Aha, jestem przeciw płaceniu za koty. Dobrze, gdy chce, zresztą zawsze można zasugerować, że jest fundusz, że można wpłacić pieniądze. Ale wg mnie warunkiem adopcji nie może być zwrócenie pieniędzy za sterylkę czy kastrację.
Poza tym stwierdzenie, że jak zapłaci to będzie bardziej szanować nie działa, co widać na ulicach i w schroniskach. Ludzie nawet jak kupią z pseudo to czasem nie mają skrupułów wyrzucić.
Dlatego powinno być to dobrowolne.
A może by tak zrobić adopcje wirtualne kotów? Tyle puchatków teraz jest w DT, niektóre są nie do adopcji i jeszcze długo nie będą. Może ktoś byłby chętny?
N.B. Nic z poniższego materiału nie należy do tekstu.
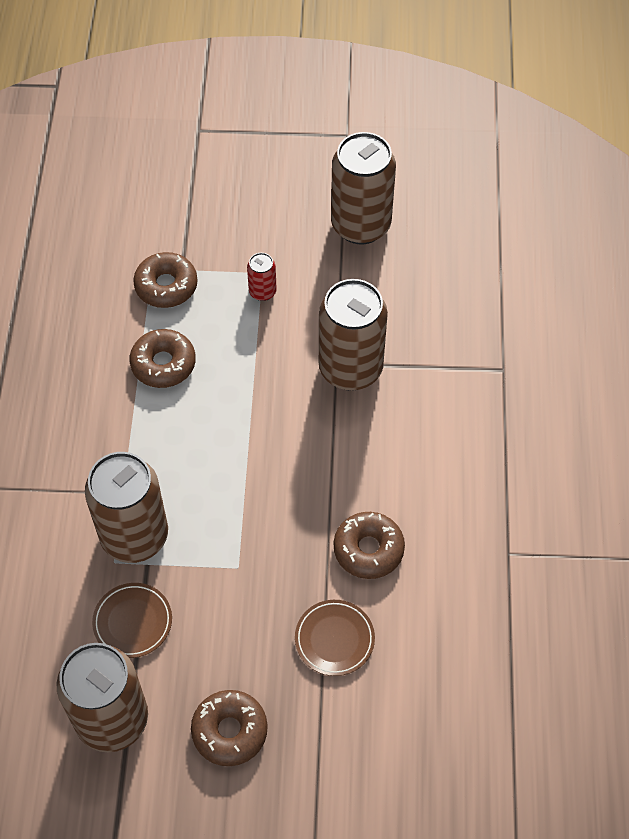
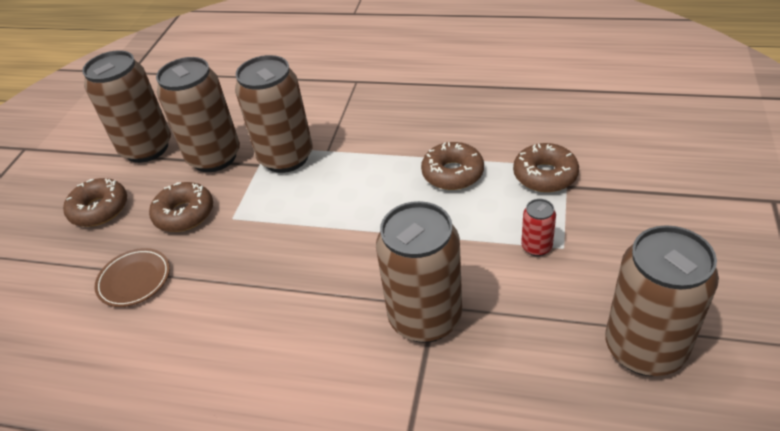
camera: 105 degrees right, 15 degrees down
brown plate [92,583,172,658] -> brown can [156,57,240,172]
brown donut [334,512,405,579] -> brown donut moved to [149,182,213,232]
No i z tą kasą w regionach to trochę kicha. Bo owszem możemy mieć własne fundusze, ale uważam, że konto powinno być jedno. W centrali że tak powiem. I każdy oddział powinien sobie organizować kasę ale móc też korzystać w razie potrzeby z wspólnego konta. Bo raz potrzebuje jeden region, raz inny. I co my będziemy kisić kasę a inny region nie będzie miał na leczenie? Trochę to bez sensu.